— Things to do —
(1) From the Costa Rica travel post, return the passage that begins at the words "Well I figured" and stops after the words "it’s quite beautiful.", copied exactly.
(2) For each statement, say yes or no to whether the Costa Rica travel post agrees with it, and quote the deciding words from the post exactly: (a) Costa Rica is described as mostly flat, like Cuba. (b) The waterfall attraction was closed for eight months last year because of mudslides. (c) The waterfall attraction is owned by a Dutch man and his Tica wife.
Start of Document segment
Having been to Cuba a couple of times, I suppose I thought Costa Rica might be the same. It’s not. Cuba is flat (mostly), and on an island. Costa Rica is the second-last (or second) country in Central America, and is far more mountainous than I would have thought. But the real difference goes beyond the surface. More on that in a moment.
Costa Rica is primarily known these days as being one of the most environmentally-friendly countries in the world. This intrigued me, but I was sceptical. In my experience, most so-called ecotourism seems to be, Hey let’s go look at the whales in all these power boats and disrupt their ecosystem, etc., etc. (The whole corporatization of Going Green is almost as bad as straight up polluting, but that’s another story.)
Well I figured out how CR stays green. Their idea of ecotourism is a building with a restaurant at the end of a terrible road on the top of a mountain. You give them your money. They point at a path. Start walking. Maybe a bridge or two. Some places have ziplines. Seriously, it’s that simple. And it’s quite beautiful.
One attraction (a restaurant at the end of a terrible road on top of a mountain - with a waterfall) was closed for eight months last year due to mudslides caused by heavy rains. The couple who own it, a Dutch fella with his Tica wife (the generic is Tico), had to just rebuild all their walkways and wait until the terrible mountain road re-opened.
And this, I think, is why Costa Rica looks good to stay green for a while anyway. It’s a tough place to do business. Nature is very strong there. Ticos refuse to live in the little flat land there is. (They let their cows wander around on it.) Most of Costa Rica’s four million souls live perched on mountainsides (and tops), like birds who missed the class on wise nest-building. Last year alone, 2600 homes were destroyed by mudslides, earthquakes and erupting volcanoes. Very hardy people indeed.
Give me the flatlands. I’m a prairie boy through and through. If it hadn’t been for the magic anti-nauseant patch my doctor prescribed, I would’ve had to stay home watching Buenos Dias Costa Rica. Did I mention the bad roads? Our host Richard (more on him in a moment) drove us around, Dukes of Hazzard-style, in an old Mercedes. We went somewhere different every day, on the worst roads I’ve ever seen. Some hills we could barely get up. Most bridges were one lane. Paving is uncommon, and gravel soon gets washed away by the near-constant rains. (Some areas get up to 18 feet of rain a year.) I was mostly fine until Richard took us on a road that had been washed out three times in 2010. It’s now “open”. (I use quotes for obvious reasons.) After twisting and turning up, up and away, we came over a rise where we were faced with another vehicle trying to come up the other side of the one-lane track. Richard started backing up. On top of the mountain. I looked out the window. And straight down. A hundred and fifty feet straight down. “Stop!”, we all yelled. I almost begged him to let me walk down the mountain on my wobbly legs. (The magic patch covers nausea only. Fear sold separately.) Did I mention that these roads don’t come with shoulders, guardrails, trees, shrubs or even a little stick with some orange tape on it? Just road. And then not road.
End of Document segment
Start of Available data
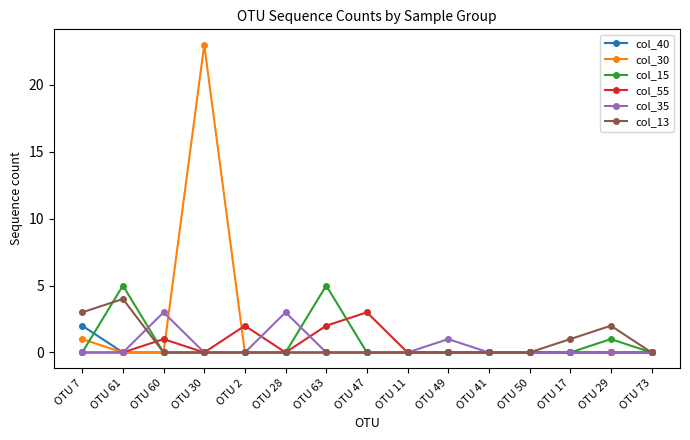

How many lines are shown in the chart?

6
End of Available data
— Results for each task —
(1)
Well I figured out how CR stays green. Their idea of ecotourism is a building with a restaurant at the end of a terrible road on the top of a mountain. You give them your money. They point at a path. Start walking. Maybe a bridge or two. Some places have ziplines. Seriously, it’s that simple. And it’s quite beautiful.

(2)
(a) No: "Costa Rica is the second-last (or second) country in Central America, and is far more mountainous than I would have thought."
(b) Yes: "was closed for eight months last year due to mudslides caused by heavy rains."
(c) Yes: "a Dutch fella with his Tica wife"